## OBJECTIVE
Convert every line of the listing below into a numbered list, omitting the pictures and any blank lines.

# # #

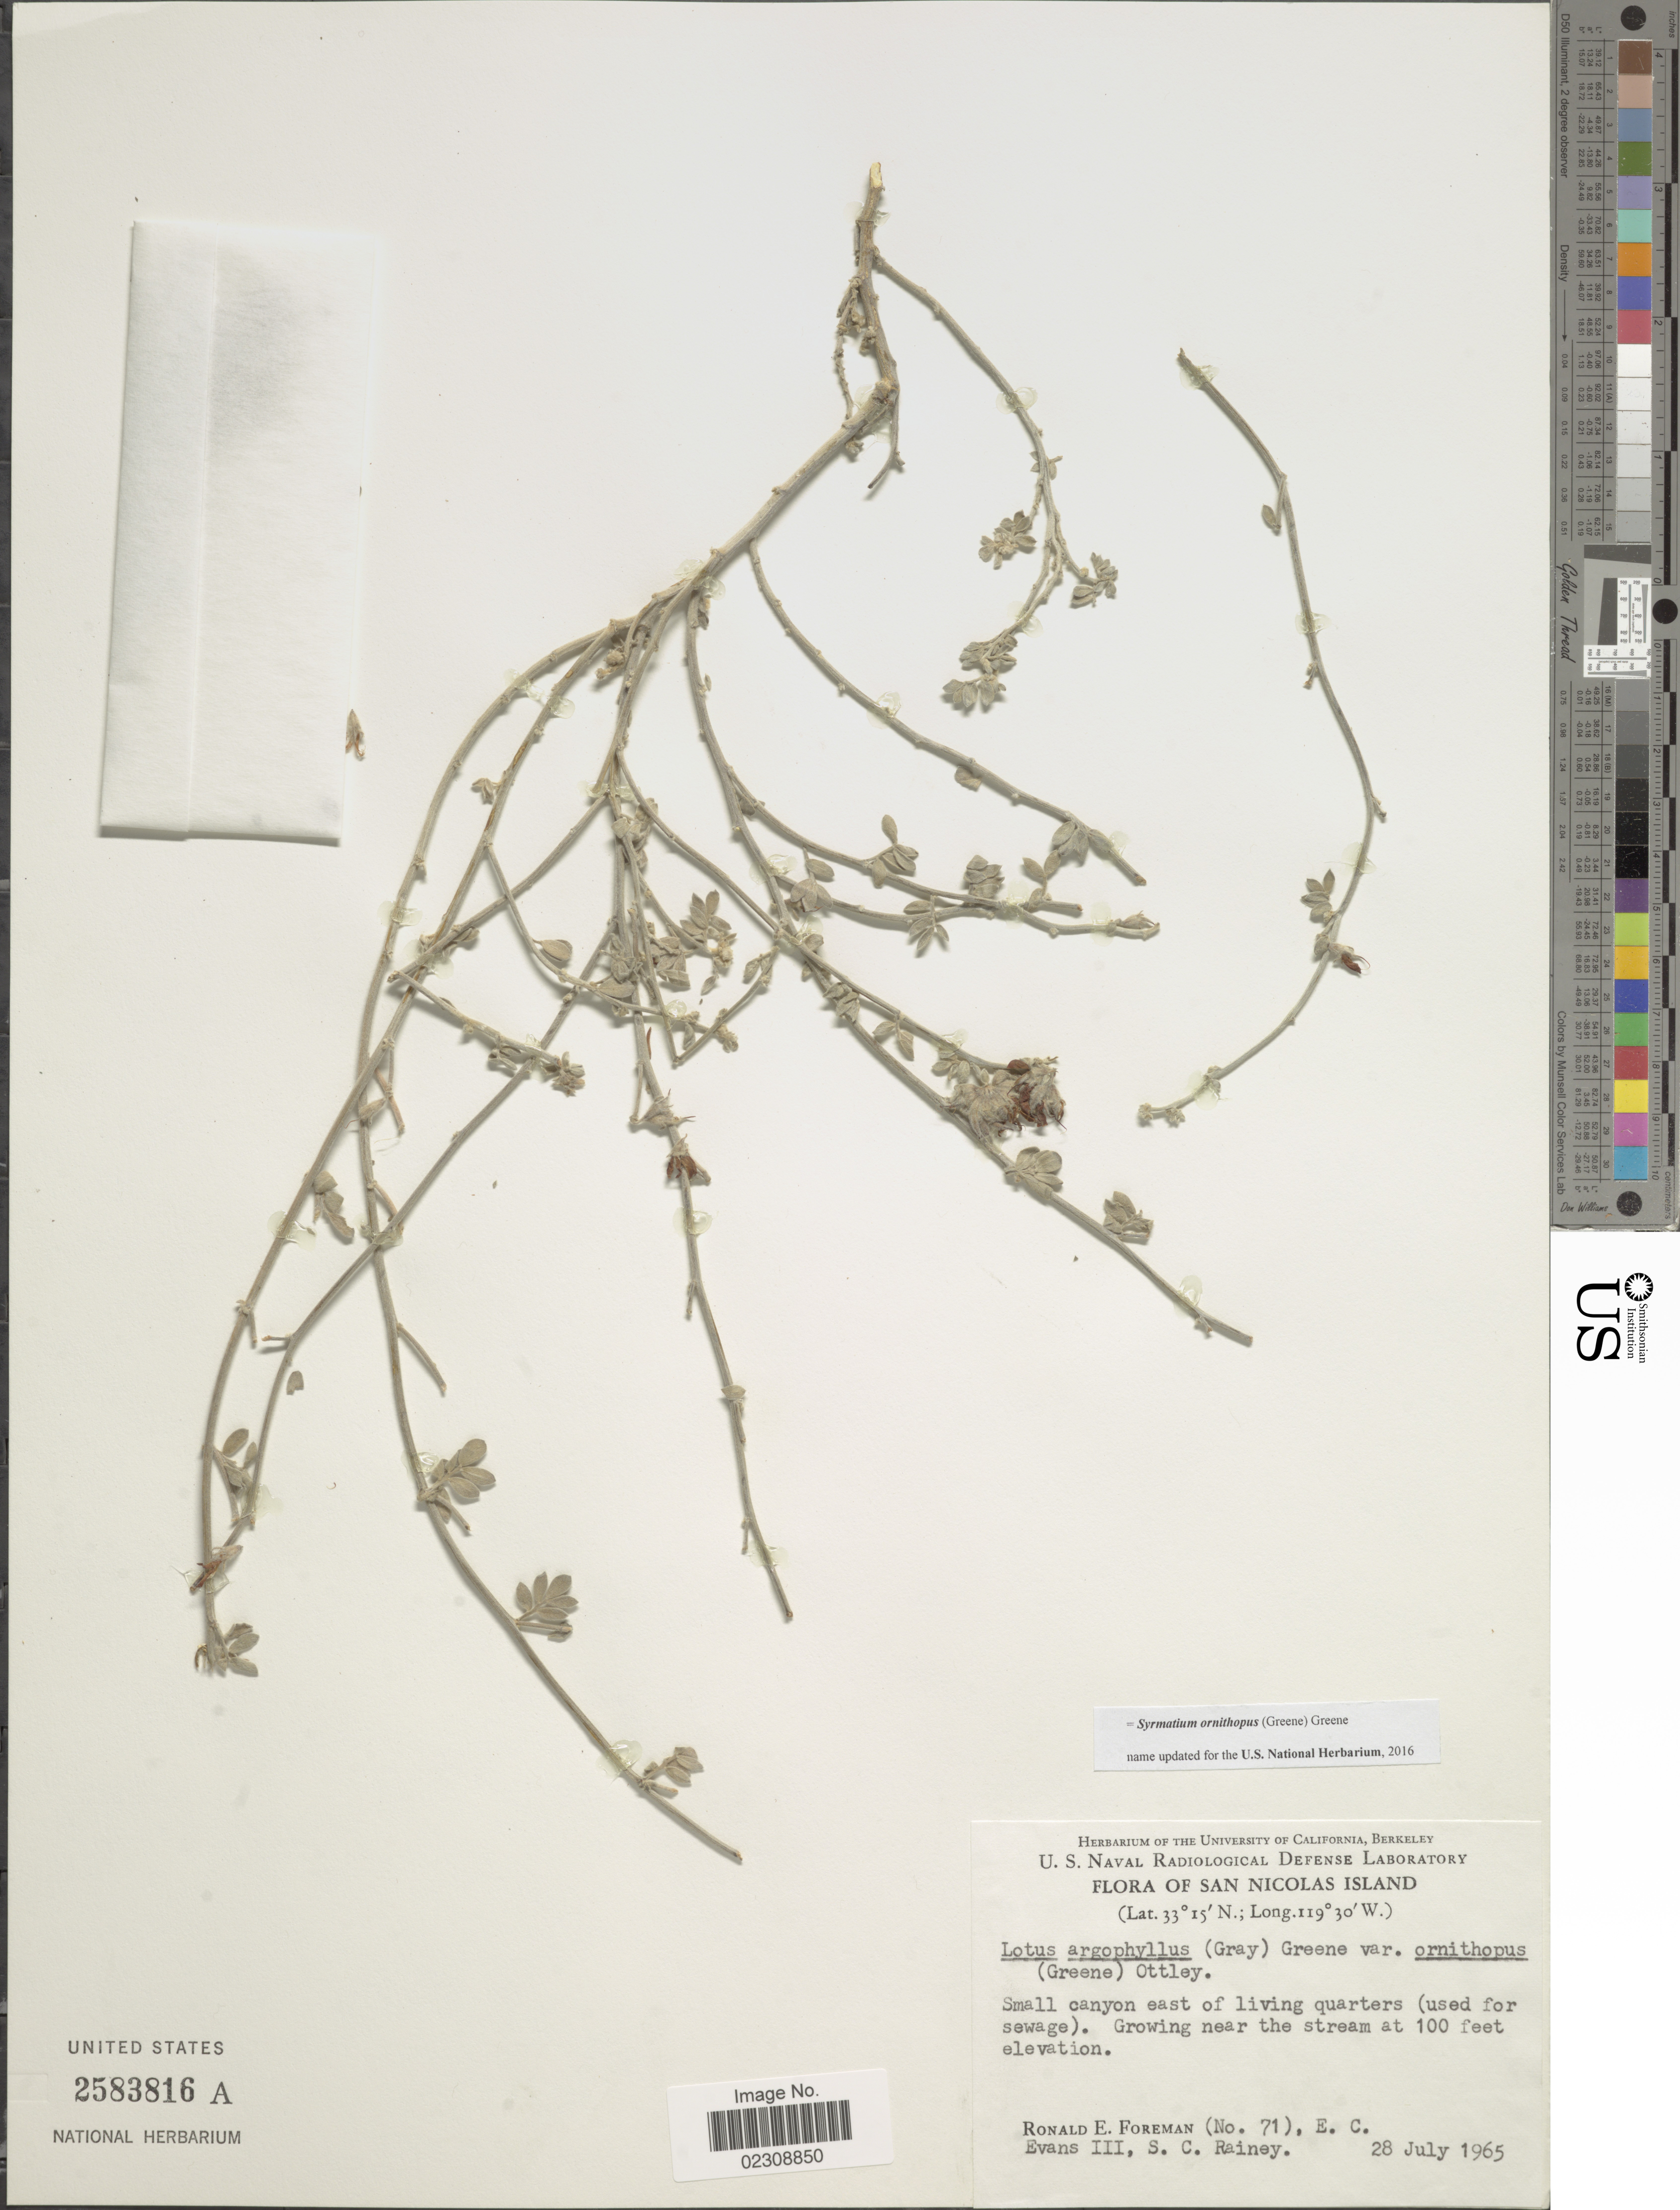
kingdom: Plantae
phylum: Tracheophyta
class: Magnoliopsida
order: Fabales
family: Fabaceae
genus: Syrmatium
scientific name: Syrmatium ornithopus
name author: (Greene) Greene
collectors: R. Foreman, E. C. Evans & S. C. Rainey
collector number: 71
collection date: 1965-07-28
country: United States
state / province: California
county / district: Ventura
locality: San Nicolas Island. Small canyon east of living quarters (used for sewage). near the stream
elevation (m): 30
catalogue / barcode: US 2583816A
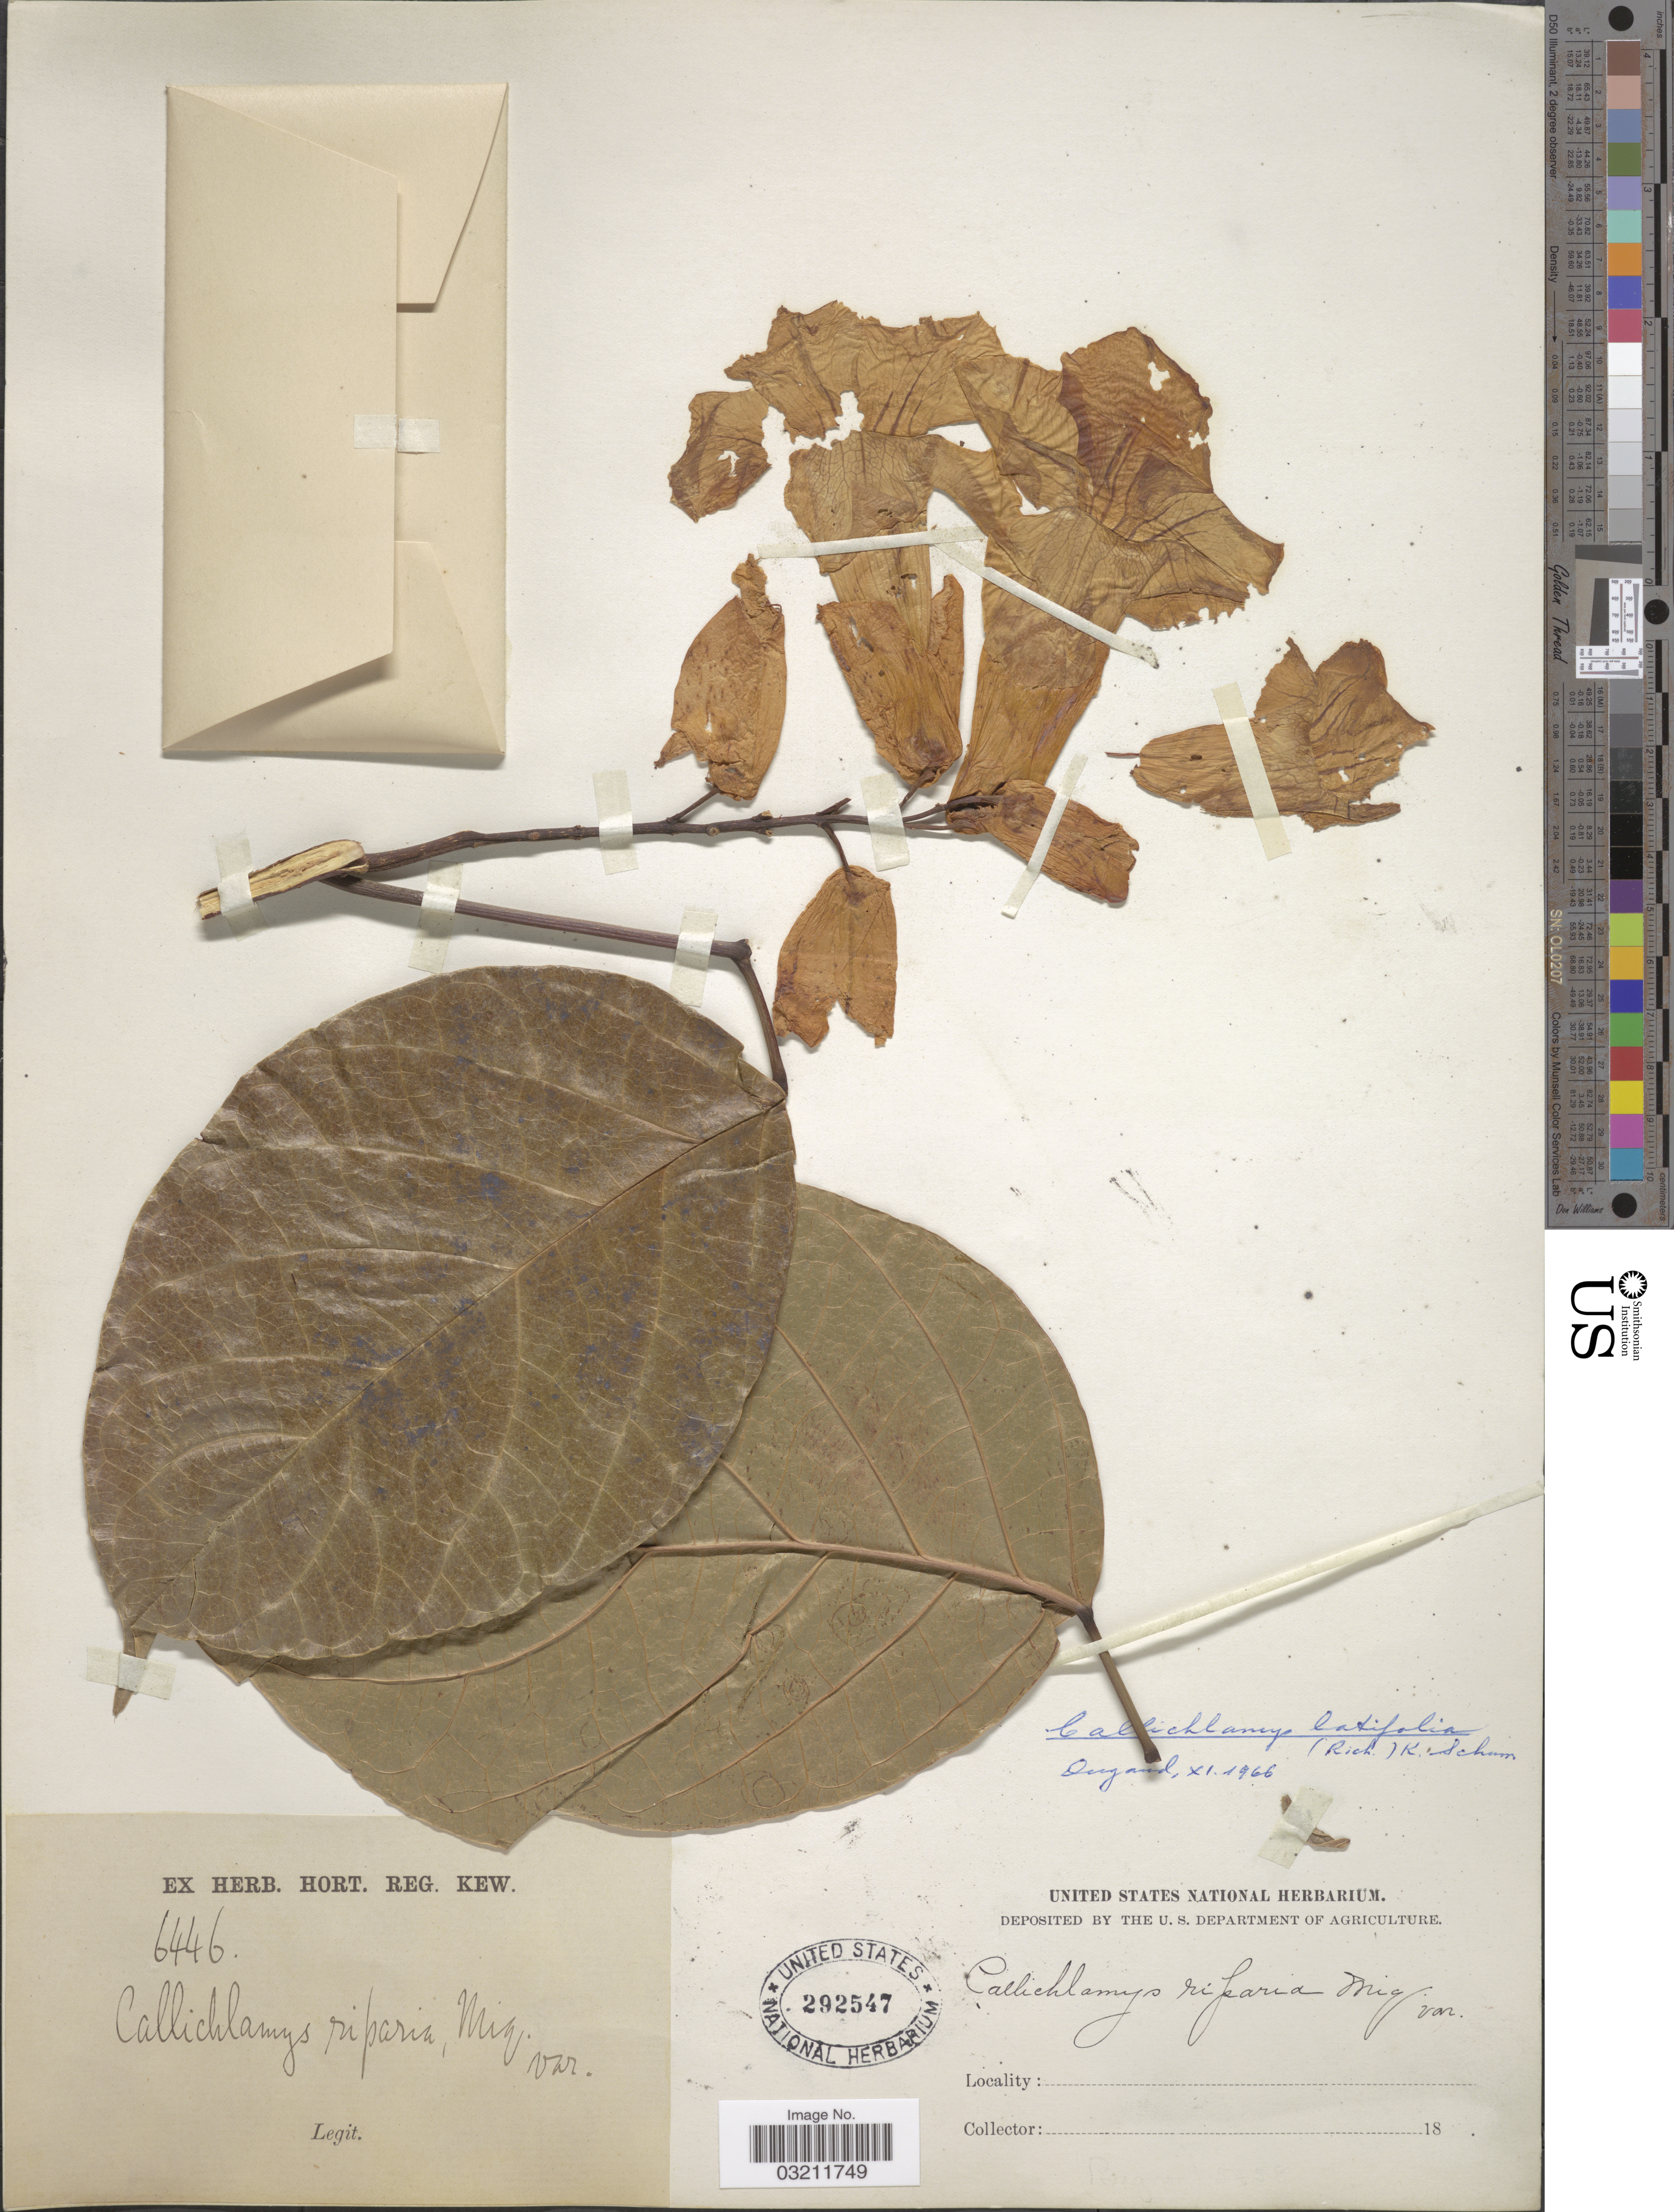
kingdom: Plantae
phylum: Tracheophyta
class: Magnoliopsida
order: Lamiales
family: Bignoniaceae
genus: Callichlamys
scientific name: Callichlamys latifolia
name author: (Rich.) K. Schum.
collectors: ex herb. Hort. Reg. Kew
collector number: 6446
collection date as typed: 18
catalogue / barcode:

# # #

## SOLUTION FOR THIS TASK
1. kingdom: Plantae
2. phylum: Tracheophyta
3. class: Magnoliopsida
4. order: Fabales
5. family: Fabaceae
6. genus: Syrmatium
7. scientific name: Syrmatium ornithopus
8. name author: (Greene) Greene
9. collectors: R. Foreman, E. C. Evans & S. C. Rainey
10. collector number: 71
11. collection date: 1965-07-28
12. country: United States
13. state / province: California
14. county / district: Ventura
15. locality: San Nicolas Island. Small canyon east of living quarters (used for sewage). near the stream
16. elevation (m): 30
17. catalogue / barcode: US 2583816A
18. kingdom: Plantae
19. phylum: Tracheophyta
20. class: Magnoliopsida
21. order: Lamiales
22. family: Bignoniaceae
23. genus: Callichlamys
24. scientific name: Callichlamys latifolia
25. name author: (Rich.) K. Schum.
26. collectors: ex herb. Hort. Reg. Kew
27. collector number: 6446
28. collection date as typed: 18
29. catalogue / barcode:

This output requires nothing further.